Do you remember the books you were assigned in high school? Over the past few weeks I've taken pains to remember the books my teachers assigned my high school classes. We'll delve further into the impetus for this mental inventory in just a bit. But first, here's a short list of those ones I recall:
- Animal Farm
- Romeo and Juliet
- The Sun Also Rises
- Their Eyes Were Watching God
- 1984
- The Scarlet Letter
- Lord of the Flies
I'm sure I've forgotten many, but those immediately spring to mind. High school a blur for me. I didn't have the blast of a good time that some kids did (such as my husband), so I there is no motivation to reminisce those years. I was recently impelled to think more about it when my daughter met incredulity after someone noted the copy of Plato she was carrying. It was assigned by her philosophy teacher. This wasn't the first time that had happened so I began to consider parts of her reading list of the past couple of years:
- Plato: The Complete Works
- The Iliad
- The Odyssey
- City of God
- 21 Essential American Short Stories
- Red Badge of Courage
- Little Women
- The Scarlet Letter
- The Bible
- Animal Farm
- Antigone
There is a slight bit of overlap between our two lists. We both read George Orwell and Nathaniel Hawthorne, for instance. We also both read Shakespeare, although Romeo and Juliet is not on the list of the many Shakespeare plays our kids have both read and performed in.
However, there are some very notable differences between the books they read in their classical school and the ones I read in my government school experience. The Bible is the most striking and most important divergence, but also City of God, Plato, and Homer. The books on my high school list are a much better selection than the kids who attend government school today, but they are substantially less philosophically dense and spiritually enriching than the books on my kids' list.
As I have read through several of the books with my children as they read them, I have on more than one occasion thought to myself, "I'm having to work very hard to digest and process this. There's no way [my kid] is understanding this." With no book was this concentration more imperative than City of God.

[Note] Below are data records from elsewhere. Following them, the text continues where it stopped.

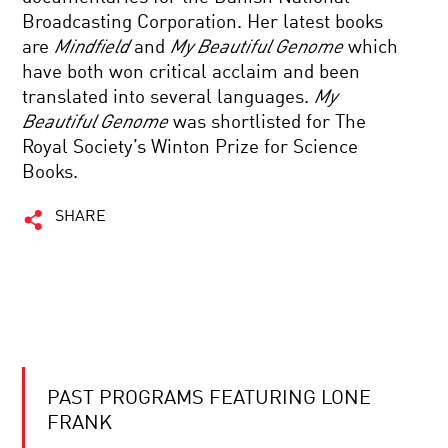
Broadcasting Corporation. Her latest books
are
Mindfield
and
My Beautiful Genome
which
have both won critical acclaim and been
translated into several languages.
My
Beautiful Genome
was shortlisted for The
Royal Society’s Winton Prize for Science
Books.
SHARE
PAST PROGRAMS FEATURING LONE
FRANK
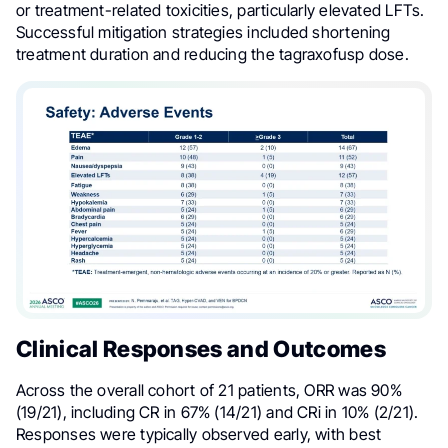
or treatment-related toxicities, particularly elevated LFTs.
Successful mitigation strategies included shortening
treatment duration and reducing the tagraxofusp dose.
Clinical Responses and Outcomes
Across the overall cohort of 21 patients, ORR was 90%
(19/21), including CR in 67% (14/21) and CRi in 10% (2/21).
Responses were typically observed early, with best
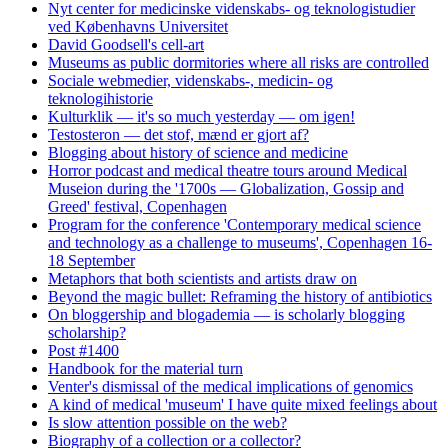
Nyt center for medicinske videnskabs- og teknologistudier
ved Københavns Universitet
David Goodsell's cell-art
Museums as public dormitories where all risks are controlled
Sociale webmedier, videnskabs-, medicin- og
teknologihistorie
Kulturklik — it's so much yesterday — om igen!
Testosteron — det stof, mænd er gjort af?
Blogging about history of science and medicine
Horror podcast and medical theatre tours around Medical
Museion during the '1700s — Globalization, Gossip and
Greed' festival, Copenhagen
Program for the conference 'Contemporary medical science
and technology as a challenge to museums', Copenhagen 16-
18 September
Metaphors that both scientists and artists draw on
Beyond the magic bullet: Reframing the history of antibiotics
On bloggership and blogademia — is scholarly blogging
scholarship?
Post #1400
Handbook for the material turn
Venter's dismissal of the medical implications of genomics
A kind of medical 'museum' I have quite mixed feelings about
Is slow attention possible on the web?
Biography of a collection or a collector?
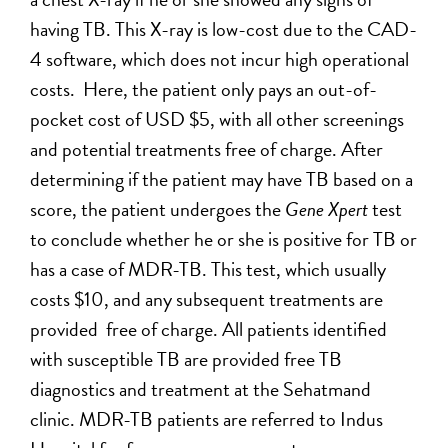
having TB. This X-ray is low-cost due to the CAD-
4 software, which does not incur high operational
costs. Here, the patient only pays an out-of-
pocket cost of USD $5, with all other screenings
and potential treatments free of charge. After
determining if the patient may have TB based on a
score, the patient undergoes the
Gene Xpert
test
to conclude whether he or she is positive for TB or
has a case of MDR-TB. This test, which usually
costs $10, and any subsequent treatments are
provided free of charge. All patients identified
with susceptible TB are provided free TB
diagnostics and treatment at the Sehatmand
clinic. MDR-TB patients are referred to Indus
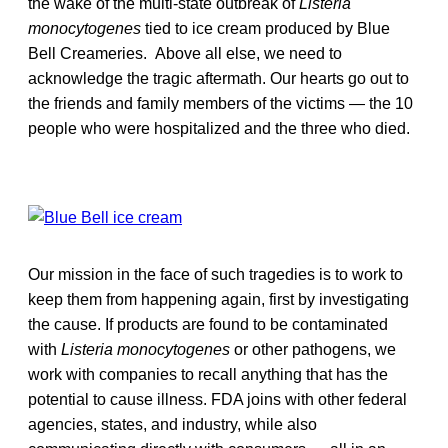
the wake of the multi-state outbreak of
Listeria
monocytogenes
tied to ice cream produced by Blue
Bell Creameries. Above all else, we need to
acknowledge the tragic aftermath. Our hearts go out to
the friends and family members of the victims — the 10
people who were hospitalized and the three who died.
Our mission in the face of such tragedies is to work to
keep them from happening again, first by investigating
the cause. If products are found to be contaminated
with
Listeria
monocytogenes
or other pathogens, we
work with companies to recall anything that has the
potential to cause illness. FDA joins with other federal
agencies, states, and industry, while also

Then I recalled my days as a young child in church. These were the days before there was such a thing as children's church, that magical segregated room where Christian truth is presented at a child's level of reasoning. There were things I understood, and things I didn't. However, the constant exposure to the truth being taught to the adults eventually began to reveal itself more clearly: a flicker of light here, an ember there, until eventually the teachings became coherent and understandable until the light of truth flooded my soul.
One of the reasons we love Christian classical education is because it informs the education from the perspective of the long haul. It confidently trusts that perpetual exposure to the True, the Good, and the Beautiful (at appropriate stages and levels) will result in a young adult whose loves have been properly ordered. When loves are properly ordered, it becomes easier to navigate a world in which one is constantly bombarded with the temptation to short term gratification based on flights of fancy rather than love of the truth.
What is education if not the cultivation of the conscience in a particular direction? I've noted before in this space that there is no such thing as a neutral education. To the extent that we ever believed such a thing was so, it has been to our detriment.
I am currently re-reading -again- C.S. Lewis' critique of modern education, The Abolition of Man, as a part of a book discussion with other women whose children are being classically educated. The prophetic perception with which Lewis articulated the missteps of modern education, nearly 80 years ago, is striking. The more we train educators to teach students to shed traditional morality, religious values, and indeed natural law (Lewis refers to the latter as "the Tao"), the less human our culture appears with each successive generation:
"We may legitimately hope that among the impulses which arise in minds thus emptied of all 'rational' or 'spiritual' motives, some will be benevolent. I am very doubtful myself whether the benevolent impulses, stripped of that preference and encouragement which the Tao teaches us to give them and left to their merely natural strength and frequency as psychological events, will have much influence. I am very doubtful whether history shows us one example of a man who, having stepped outside traditional morality and attained power, has used that power benevolently."
The Abolition of Man
It would do us well to remember that education is, in truth, an exercise in cultivation, not a series of successive years in which information and facts are poured into empty vessels. There are no blank slates, as we are all born with natural sensibilities that need in some cases to be cultivated, in other cases to be discouraged, and in yet other cases to be utterly destroyed.
Which of these an education program cultivates, discourages, or destroys says all we need to know about that particular education program.
I assert that our current western education system cultivates that which should be destroyed, explicitly encourages those things which should be discouraged, and destroys the very things that should be cultivated in order to produce a person who loves his neighbor rather than loving himself, and only himself.